* Work instructions
Print the lines of the data, starting with the first, up to and including the line where "mastery of ideas |" appears.

(Collected data entries)
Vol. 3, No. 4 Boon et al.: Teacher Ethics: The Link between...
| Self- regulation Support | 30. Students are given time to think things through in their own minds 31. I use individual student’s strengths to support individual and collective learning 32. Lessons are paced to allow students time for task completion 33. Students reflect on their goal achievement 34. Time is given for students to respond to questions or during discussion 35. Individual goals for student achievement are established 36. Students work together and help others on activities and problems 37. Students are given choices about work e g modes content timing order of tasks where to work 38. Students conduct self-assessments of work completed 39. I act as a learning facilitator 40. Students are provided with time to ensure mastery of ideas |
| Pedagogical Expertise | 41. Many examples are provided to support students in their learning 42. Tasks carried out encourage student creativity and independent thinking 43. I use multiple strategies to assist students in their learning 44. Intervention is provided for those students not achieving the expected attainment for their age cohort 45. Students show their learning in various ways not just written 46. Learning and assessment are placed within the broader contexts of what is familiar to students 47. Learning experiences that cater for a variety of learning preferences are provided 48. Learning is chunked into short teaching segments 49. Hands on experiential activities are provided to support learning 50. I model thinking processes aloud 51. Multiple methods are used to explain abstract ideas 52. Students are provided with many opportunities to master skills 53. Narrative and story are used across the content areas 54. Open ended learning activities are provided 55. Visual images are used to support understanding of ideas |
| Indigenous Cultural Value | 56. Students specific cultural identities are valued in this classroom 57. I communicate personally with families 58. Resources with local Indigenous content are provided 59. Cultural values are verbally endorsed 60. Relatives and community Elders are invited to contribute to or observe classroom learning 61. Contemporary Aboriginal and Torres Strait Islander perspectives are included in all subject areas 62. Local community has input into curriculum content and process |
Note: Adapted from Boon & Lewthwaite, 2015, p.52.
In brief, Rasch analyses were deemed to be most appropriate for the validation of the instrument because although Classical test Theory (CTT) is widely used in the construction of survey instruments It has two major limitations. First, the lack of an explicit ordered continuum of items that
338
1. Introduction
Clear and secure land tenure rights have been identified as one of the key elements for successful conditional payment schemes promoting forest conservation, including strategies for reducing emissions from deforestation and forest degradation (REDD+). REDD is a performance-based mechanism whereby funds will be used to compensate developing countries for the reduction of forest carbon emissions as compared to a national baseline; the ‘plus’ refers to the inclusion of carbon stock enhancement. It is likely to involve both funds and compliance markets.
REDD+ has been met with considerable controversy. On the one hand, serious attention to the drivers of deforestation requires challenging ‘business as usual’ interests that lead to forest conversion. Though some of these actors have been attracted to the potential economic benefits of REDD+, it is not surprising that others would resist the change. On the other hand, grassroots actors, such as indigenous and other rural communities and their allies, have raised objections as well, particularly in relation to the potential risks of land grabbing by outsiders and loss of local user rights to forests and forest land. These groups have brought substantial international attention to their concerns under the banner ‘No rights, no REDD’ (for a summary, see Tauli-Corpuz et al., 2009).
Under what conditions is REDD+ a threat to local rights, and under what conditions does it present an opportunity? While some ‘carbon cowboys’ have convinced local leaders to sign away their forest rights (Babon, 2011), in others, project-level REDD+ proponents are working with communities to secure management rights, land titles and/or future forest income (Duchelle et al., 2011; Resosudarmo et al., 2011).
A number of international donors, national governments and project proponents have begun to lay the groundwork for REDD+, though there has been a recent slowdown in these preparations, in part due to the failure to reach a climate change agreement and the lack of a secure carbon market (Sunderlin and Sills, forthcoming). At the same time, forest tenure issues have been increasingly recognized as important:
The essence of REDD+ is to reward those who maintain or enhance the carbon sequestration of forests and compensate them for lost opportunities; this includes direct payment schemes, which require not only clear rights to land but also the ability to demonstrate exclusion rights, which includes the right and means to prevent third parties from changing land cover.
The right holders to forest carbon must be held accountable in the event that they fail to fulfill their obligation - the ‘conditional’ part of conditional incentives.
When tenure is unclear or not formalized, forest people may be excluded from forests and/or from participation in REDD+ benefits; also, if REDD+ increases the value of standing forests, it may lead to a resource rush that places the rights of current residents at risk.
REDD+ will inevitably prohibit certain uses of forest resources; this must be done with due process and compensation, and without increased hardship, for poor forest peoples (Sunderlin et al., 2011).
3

* Written answer
Vol. 3, No. 4 Boon et al.: Teacher Ethics: The Link between...
| Self- regulation Support | 30. Students are given time to think things through in their own minds 31. I use individual student’s strengths to support individual and collective learning 32. Lessons are paced to allow students time for task completion 33. Students reflect on their goal achievement 34. Time is given for students to respond to questions or during discussion 35. Individual goals for student achievement are established 36. Students work together and help others on activities and problems 37. Students are given choices about work e g modes content timing order of tasks where to work 38. Students conduct self-assessments of work completed 39. I act as a learning facilitator 40. Students are provided with time to ensure mastery of ideas |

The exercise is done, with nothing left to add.